What's That Bug? does not endorse extermination

We just photographed this yellow ladybird beetle which just emerged from the pupa. By the next day, it had turned orange with black spots.

Are these Ladybugs?Your site is very cool. I have a question for you. We have had some lady bugs living inside our home during the winter months for several years and we were not bothered by them, in fact, we thought them to be kind of cute. However, its seems that a new species of lady bug has arrived and these are different than the ones we are used to. The ways they are different: 1) more light orange in color. 2) they smell and stain if smashed. 3.) They appear to have a slightly different shaped head than the red lady bugs. 4.) They have been aggressive and even BITE. Are these lady bugs at all or some other beetle? (If they are not lady bugs- where did they originate? When did they arrive here in Pennsylvania and- Are they able to reproduce with ladybugs? Are they in competition with them? Will they overtake the niche of our regular lady bugs?) Thanks for your answers!!!


Dear Lori,
We have information on the Asian Ladybird Beetle, (Harmonia axyridis) which can become a "nuisance when large numbers begin crawling on windows, walls, light fixtures, and other indoor surfaces. When disturbed, they also secrete a foul-smelling orange-colored fluid that can spot and stain walls, carpeting, and other surfaces….

Information shown –
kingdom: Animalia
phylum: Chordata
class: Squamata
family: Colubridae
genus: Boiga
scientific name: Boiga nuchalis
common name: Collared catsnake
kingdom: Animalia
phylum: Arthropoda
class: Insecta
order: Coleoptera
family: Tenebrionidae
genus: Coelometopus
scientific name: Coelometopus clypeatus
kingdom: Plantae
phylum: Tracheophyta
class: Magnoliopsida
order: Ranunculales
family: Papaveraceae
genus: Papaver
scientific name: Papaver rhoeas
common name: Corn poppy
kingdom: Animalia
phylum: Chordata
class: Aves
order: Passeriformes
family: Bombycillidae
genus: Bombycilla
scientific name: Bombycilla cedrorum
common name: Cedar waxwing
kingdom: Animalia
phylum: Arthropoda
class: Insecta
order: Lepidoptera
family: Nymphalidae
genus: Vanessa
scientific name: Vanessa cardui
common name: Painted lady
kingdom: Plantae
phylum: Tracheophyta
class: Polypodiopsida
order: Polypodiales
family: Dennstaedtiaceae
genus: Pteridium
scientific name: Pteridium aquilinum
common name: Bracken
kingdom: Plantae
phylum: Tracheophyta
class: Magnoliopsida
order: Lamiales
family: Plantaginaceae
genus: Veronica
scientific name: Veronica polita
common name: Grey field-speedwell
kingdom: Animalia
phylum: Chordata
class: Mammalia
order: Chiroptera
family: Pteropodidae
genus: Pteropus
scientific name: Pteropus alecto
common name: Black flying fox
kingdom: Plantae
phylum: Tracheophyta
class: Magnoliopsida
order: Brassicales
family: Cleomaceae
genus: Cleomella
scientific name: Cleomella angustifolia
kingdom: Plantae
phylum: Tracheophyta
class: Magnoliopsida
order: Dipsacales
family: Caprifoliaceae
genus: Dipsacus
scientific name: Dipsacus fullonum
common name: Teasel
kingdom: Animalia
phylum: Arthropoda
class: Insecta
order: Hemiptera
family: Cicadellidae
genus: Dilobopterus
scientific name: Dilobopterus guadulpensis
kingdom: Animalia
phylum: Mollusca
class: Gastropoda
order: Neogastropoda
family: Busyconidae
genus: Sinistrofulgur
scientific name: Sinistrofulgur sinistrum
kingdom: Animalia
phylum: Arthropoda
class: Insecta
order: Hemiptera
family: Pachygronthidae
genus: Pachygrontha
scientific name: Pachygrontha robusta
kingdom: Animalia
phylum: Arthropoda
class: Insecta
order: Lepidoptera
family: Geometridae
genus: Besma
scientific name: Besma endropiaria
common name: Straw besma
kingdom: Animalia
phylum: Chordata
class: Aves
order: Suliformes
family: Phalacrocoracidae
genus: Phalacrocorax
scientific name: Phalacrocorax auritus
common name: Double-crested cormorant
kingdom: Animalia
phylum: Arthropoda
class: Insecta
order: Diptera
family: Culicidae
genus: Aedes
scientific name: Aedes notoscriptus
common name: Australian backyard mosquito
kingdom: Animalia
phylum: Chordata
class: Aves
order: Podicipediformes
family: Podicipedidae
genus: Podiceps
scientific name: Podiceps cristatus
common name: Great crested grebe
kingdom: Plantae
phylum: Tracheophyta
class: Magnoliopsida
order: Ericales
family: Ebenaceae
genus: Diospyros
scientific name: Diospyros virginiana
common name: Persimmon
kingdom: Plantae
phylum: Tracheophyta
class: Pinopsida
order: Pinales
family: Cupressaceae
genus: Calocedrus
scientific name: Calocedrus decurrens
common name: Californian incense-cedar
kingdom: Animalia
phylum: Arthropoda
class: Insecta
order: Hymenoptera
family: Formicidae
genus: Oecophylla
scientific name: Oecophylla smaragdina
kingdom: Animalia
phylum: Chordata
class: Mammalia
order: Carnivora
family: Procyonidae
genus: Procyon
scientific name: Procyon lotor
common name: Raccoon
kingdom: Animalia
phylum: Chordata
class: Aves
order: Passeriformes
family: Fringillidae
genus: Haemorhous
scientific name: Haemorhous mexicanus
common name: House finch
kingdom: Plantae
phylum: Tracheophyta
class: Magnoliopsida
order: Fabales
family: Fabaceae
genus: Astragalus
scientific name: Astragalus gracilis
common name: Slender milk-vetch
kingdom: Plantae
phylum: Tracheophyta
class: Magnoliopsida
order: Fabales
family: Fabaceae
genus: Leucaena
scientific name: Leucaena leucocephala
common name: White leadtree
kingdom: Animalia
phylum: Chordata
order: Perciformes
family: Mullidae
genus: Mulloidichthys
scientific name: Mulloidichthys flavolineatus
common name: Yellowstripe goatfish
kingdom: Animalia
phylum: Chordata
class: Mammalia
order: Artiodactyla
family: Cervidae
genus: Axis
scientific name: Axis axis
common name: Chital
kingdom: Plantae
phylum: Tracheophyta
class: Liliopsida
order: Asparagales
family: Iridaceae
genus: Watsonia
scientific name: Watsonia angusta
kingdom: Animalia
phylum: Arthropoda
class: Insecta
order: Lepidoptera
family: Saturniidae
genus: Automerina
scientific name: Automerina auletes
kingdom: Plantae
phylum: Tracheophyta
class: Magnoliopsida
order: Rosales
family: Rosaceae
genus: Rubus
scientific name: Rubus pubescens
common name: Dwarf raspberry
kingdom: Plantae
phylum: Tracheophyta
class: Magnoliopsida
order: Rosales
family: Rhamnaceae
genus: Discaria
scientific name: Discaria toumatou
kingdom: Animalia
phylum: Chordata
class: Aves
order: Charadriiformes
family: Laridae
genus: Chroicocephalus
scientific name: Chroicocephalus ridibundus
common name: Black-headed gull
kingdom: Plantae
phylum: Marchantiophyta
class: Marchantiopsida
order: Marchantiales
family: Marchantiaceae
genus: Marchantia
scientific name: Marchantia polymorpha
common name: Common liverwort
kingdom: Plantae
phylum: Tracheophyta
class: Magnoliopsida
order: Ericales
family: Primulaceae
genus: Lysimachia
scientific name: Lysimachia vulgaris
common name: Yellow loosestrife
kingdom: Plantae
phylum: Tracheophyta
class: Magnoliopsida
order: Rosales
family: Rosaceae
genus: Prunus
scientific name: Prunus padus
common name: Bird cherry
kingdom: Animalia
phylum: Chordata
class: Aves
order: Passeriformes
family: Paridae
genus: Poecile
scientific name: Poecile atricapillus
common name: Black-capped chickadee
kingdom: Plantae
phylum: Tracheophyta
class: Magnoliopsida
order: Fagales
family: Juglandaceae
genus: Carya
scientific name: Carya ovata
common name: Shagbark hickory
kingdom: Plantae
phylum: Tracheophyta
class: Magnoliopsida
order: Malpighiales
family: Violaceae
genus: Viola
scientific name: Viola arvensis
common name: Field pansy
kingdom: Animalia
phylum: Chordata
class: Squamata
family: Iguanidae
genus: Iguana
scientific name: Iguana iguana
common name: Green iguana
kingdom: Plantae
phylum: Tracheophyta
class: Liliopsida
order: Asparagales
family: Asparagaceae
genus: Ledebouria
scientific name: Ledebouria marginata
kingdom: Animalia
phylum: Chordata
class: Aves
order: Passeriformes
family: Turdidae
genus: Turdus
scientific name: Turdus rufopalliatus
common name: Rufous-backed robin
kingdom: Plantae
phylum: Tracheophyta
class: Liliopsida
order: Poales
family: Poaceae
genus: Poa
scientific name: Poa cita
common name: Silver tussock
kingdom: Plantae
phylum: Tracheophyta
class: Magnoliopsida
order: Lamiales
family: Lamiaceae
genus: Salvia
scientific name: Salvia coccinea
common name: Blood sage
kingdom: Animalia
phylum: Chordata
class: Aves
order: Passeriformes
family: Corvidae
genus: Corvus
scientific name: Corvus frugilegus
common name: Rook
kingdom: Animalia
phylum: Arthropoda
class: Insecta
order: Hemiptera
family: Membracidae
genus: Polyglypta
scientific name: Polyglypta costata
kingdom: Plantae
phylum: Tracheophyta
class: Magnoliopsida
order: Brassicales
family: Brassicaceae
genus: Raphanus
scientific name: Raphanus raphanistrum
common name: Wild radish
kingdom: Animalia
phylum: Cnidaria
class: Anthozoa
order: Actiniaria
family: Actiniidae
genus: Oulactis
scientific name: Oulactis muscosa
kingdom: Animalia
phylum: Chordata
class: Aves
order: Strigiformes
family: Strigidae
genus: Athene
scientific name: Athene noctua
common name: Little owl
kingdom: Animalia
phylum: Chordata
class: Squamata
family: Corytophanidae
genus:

Activity 1 –
Based on the ladybug page, say whether each statement agrees with it. Answer yes or no, and quote the deciding words.
(a) The newly emerged yellow ladybird beetle had become orange with black spots by the following day.
(b) Lori's family was bothered by the ladybugs that lived in their home during the winter.
(c) The new beetles Lori describes are a darker red than the ones she was used to.
Activity 2 – What scientific name does the ladybug page give for the Asian Ladybird Beetle?
Activity 3 – Extend the ladybug page from its final sentence.

Task result 1 –
(a) Yes: "By the next day, it had turned orange with black spots."
(b) No: "we were not bothered by them"
(c) No: "more light orange in color."

Task result 2 – Harmonia axyridis

Task result 3 –
Because the Asian lady beetle is a tree-dwelling insect, homes and buildings in forested areas are especially prone to infestation. Suburban and landscaped industrial settings adjacent to wooded areas have also had large lady beetle aggregations. Once the beetles land on the sunny side of the building, they attempt to locate cracks and other dark openings for hibernation sites. These locations may ultimately be on any side of the structure. Common overwintering sites include cracks and crevices around window and door frames, porches, garages and outbuildings, beneath exterior siding and roof shingles, and within wall voids, attics, and soffits. Structures in poor repair or with many cracks and openings are especially vulnerable to problems."
Large aggregations began to be reported from your area beginning aroung 1993. They will not breed with our native Lady Bird Beetles and there is a good chance they are in competition with them.